Task prompt: Please copy out the items below word for word, from the line with "country: JO" up to and including the line with "longitude: -88.3786".

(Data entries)
=======

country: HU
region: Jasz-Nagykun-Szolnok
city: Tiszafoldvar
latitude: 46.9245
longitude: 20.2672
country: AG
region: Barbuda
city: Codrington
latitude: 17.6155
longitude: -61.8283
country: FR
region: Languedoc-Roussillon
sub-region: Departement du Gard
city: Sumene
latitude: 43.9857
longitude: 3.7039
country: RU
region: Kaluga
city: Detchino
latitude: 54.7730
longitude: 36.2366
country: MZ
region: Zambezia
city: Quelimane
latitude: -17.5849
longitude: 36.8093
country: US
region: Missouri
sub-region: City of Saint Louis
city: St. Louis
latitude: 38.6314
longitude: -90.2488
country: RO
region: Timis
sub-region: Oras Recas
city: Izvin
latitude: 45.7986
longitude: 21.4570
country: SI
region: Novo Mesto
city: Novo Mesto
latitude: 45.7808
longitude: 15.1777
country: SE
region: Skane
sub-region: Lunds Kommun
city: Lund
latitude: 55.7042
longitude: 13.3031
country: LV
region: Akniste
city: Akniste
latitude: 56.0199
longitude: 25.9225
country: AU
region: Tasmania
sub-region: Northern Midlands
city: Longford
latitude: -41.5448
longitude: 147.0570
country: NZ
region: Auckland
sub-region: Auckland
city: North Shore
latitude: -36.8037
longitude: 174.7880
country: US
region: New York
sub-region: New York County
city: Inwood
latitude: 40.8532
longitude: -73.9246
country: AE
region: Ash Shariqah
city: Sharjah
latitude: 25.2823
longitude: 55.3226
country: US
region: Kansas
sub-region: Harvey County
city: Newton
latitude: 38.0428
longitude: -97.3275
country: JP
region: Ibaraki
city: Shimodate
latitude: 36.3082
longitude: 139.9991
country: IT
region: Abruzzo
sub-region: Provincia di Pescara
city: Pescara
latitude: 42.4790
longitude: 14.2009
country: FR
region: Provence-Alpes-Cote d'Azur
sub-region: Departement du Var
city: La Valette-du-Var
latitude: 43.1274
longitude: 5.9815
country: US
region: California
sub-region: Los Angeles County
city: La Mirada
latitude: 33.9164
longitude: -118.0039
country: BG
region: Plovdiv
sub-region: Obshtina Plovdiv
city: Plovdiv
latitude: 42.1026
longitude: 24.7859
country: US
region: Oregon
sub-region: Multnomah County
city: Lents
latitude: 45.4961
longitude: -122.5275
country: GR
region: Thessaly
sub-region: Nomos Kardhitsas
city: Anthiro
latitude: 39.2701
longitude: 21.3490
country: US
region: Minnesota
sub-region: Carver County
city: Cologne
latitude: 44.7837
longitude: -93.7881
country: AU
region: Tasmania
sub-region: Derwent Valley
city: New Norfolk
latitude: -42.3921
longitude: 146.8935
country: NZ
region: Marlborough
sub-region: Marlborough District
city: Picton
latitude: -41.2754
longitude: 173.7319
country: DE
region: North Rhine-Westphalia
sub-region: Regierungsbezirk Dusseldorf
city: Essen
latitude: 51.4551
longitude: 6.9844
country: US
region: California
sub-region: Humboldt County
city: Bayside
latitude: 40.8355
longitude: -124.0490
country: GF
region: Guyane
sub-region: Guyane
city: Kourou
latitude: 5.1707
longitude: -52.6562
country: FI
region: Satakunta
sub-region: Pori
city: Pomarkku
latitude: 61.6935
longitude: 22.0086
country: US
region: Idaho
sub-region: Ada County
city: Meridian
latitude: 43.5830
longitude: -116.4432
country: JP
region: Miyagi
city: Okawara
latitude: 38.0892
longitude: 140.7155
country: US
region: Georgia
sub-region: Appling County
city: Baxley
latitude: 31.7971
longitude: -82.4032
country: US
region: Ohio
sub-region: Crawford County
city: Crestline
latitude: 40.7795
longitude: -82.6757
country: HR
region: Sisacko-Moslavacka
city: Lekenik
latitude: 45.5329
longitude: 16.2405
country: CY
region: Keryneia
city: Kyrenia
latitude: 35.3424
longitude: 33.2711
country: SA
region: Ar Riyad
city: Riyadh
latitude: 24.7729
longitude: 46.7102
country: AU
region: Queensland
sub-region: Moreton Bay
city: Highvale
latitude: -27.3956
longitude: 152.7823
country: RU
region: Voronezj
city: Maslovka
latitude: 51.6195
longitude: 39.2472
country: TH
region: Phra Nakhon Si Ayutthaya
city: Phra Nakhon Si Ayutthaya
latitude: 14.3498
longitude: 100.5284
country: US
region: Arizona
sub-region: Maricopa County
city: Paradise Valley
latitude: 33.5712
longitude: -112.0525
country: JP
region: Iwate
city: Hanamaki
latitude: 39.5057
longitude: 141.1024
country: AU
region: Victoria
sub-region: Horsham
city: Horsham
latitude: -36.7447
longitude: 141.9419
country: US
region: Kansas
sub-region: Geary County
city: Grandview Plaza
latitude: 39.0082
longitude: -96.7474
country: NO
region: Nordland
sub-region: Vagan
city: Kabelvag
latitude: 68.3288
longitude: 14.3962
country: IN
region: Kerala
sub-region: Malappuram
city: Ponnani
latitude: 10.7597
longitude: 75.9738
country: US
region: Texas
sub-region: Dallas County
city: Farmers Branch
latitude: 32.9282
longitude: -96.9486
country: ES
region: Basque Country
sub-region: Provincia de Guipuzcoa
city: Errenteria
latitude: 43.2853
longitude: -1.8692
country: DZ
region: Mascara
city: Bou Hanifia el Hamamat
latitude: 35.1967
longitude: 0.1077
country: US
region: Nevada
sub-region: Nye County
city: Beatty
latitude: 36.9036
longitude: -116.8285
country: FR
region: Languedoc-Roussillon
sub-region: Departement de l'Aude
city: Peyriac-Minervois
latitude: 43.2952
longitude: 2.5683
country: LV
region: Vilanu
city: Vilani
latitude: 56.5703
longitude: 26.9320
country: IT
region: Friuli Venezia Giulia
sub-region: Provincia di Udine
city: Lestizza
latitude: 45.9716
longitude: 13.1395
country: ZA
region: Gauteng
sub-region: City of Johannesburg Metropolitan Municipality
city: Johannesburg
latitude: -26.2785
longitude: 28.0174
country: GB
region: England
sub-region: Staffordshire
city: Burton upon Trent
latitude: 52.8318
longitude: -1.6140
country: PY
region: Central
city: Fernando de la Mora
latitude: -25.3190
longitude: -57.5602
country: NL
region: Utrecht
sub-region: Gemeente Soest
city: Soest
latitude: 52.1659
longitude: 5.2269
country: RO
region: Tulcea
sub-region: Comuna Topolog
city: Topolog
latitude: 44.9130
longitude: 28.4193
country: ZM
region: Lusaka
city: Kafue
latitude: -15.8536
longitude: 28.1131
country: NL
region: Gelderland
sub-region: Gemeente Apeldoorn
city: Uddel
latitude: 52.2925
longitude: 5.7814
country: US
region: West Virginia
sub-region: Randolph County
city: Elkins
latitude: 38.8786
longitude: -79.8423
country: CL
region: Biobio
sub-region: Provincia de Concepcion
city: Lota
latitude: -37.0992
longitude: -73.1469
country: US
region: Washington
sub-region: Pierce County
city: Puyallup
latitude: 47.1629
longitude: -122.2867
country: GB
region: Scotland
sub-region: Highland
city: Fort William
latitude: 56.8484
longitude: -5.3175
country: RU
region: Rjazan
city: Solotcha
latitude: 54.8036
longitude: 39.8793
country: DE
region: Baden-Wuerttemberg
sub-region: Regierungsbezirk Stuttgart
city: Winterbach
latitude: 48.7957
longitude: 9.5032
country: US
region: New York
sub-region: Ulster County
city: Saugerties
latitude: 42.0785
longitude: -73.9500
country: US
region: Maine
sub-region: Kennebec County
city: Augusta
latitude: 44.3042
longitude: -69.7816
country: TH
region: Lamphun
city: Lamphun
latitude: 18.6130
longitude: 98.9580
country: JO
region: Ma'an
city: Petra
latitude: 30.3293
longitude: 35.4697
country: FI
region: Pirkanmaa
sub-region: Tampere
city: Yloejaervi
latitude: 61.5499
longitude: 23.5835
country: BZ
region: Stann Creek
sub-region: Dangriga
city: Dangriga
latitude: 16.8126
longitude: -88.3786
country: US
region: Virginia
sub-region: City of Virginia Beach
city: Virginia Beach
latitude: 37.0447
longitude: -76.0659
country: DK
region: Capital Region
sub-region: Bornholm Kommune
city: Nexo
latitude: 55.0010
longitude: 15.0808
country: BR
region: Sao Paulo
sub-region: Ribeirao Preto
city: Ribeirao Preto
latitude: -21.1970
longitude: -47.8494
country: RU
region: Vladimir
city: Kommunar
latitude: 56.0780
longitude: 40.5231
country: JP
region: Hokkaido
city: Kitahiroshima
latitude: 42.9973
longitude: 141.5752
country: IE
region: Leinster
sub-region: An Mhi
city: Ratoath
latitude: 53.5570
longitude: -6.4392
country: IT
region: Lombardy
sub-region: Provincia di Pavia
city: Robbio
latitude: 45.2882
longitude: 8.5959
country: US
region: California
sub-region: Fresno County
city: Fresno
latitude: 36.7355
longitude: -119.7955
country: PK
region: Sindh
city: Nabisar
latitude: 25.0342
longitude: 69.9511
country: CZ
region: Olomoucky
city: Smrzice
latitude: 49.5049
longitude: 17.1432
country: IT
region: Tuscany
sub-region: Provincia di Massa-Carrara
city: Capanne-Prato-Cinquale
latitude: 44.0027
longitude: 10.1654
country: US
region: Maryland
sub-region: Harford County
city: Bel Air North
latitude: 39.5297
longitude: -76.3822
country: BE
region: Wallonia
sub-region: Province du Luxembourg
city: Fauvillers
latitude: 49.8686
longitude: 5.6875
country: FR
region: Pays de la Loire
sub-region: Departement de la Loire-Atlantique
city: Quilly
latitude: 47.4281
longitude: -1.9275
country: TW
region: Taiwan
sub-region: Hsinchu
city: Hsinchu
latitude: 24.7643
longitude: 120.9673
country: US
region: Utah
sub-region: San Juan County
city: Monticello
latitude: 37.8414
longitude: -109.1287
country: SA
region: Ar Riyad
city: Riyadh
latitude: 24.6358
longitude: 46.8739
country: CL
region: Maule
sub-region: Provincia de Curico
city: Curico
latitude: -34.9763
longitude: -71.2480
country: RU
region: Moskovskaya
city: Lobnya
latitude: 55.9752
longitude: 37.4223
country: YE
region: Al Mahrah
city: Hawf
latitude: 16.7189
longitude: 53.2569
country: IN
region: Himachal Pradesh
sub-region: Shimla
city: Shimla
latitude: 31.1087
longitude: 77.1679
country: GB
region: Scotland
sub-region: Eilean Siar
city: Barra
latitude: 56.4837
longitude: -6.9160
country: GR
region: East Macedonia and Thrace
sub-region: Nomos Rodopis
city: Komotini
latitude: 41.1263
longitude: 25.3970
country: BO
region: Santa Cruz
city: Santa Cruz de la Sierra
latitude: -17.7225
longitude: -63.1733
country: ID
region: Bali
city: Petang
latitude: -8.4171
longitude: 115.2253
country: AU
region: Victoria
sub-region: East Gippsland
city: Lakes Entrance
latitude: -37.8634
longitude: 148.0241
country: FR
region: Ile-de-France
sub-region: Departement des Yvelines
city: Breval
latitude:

=======

Finished exercise:
country: JO
region: Ma'an
city: Petra
latitude: 30.3293
longitude: 35.4697
country: FI
region: Pirkanmaa
sub-region: Tampere
city: Yloejaervi
latitude: 61.5499
longitude: 23.5835
country: BZ
region: Stann Creek
sub-region: Dangriga
city: Dangriga
latitude: 16.8126
longitude: -88.3786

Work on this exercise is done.